There are also potential cost savings for hospitals that may have to cover the costs of emergency dialysis. In her study, Nguyen estimated that switching all undocumented patients from emergency dialysis to scheduled dialysis would save Parkland Hospital $13 million a year. The study inspired the hospital to change its policy and work with outpatient dialysis providers to provide scheduled dialysis for undocumented patients, she said. Now, they are piloting home peritoneal dialysis, which may further reduce costs and improve patients' quality of life. Nguyen acknowledged there are challenges in reliably estimating potential cost savings. But she said evidence from California suggests that contrary to some opponents' fears, allowing coverage for scheduled dialysis does not lead to an influx of undocumented patients seeking dialysis.
“Scheduled dialysis should be the universal standard of care for everyone,” she said. “There is really no reason to withhold that standard of care from an ethical or even an economical standpoint.”
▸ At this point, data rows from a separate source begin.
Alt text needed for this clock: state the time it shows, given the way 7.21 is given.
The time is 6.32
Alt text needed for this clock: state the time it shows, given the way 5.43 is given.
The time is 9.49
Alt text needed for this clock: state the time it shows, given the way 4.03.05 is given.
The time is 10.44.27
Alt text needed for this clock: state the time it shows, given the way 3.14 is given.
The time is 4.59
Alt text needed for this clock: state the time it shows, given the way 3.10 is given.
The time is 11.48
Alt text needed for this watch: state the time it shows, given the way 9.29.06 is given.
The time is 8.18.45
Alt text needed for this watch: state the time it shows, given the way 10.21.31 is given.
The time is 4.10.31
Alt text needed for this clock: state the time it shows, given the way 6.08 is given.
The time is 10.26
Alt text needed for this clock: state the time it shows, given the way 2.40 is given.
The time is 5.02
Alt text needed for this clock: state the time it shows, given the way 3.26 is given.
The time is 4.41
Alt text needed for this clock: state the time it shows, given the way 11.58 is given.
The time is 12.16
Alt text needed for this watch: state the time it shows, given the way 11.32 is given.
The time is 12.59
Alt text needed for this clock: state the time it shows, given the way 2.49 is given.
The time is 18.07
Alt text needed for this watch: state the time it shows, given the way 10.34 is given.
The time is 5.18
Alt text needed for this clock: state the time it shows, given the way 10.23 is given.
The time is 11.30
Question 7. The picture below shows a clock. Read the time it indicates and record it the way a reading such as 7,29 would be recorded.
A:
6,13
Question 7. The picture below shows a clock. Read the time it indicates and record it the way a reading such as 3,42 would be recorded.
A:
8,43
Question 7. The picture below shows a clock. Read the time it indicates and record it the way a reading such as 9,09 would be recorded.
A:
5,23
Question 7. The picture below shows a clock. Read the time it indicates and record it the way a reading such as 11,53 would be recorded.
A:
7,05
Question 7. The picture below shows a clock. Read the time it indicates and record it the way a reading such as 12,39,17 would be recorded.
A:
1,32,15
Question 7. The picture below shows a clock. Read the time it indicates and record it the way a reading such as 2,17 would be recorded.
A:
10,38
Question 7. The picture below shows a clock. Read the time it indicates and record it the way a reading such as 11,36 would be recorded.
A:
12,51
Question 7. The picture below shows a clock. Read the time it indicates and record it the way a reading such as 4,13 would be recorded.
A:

Additionally, offering scheduled outpatient dialysis allows hospitals to more effectively deploy their resources to serve their entire communities, Nguyen said. Jawed said this is particularly important now in the face of the pandemic. Requiring undocumented patients with kidney failure to come into the emergency department for dialysis increases their risk of becoming infected as well as adds to the burden of already overwhelmed clinicians and facilities running short on beds, said Jawed, who documented the disproportionate toll COVID-19 has taken on undocumented patients with ESKD in a recent Kidney News article (11). She noted that undocumented immigrants are often frontline workers and may live in crowded housing, increasing their risk of infection.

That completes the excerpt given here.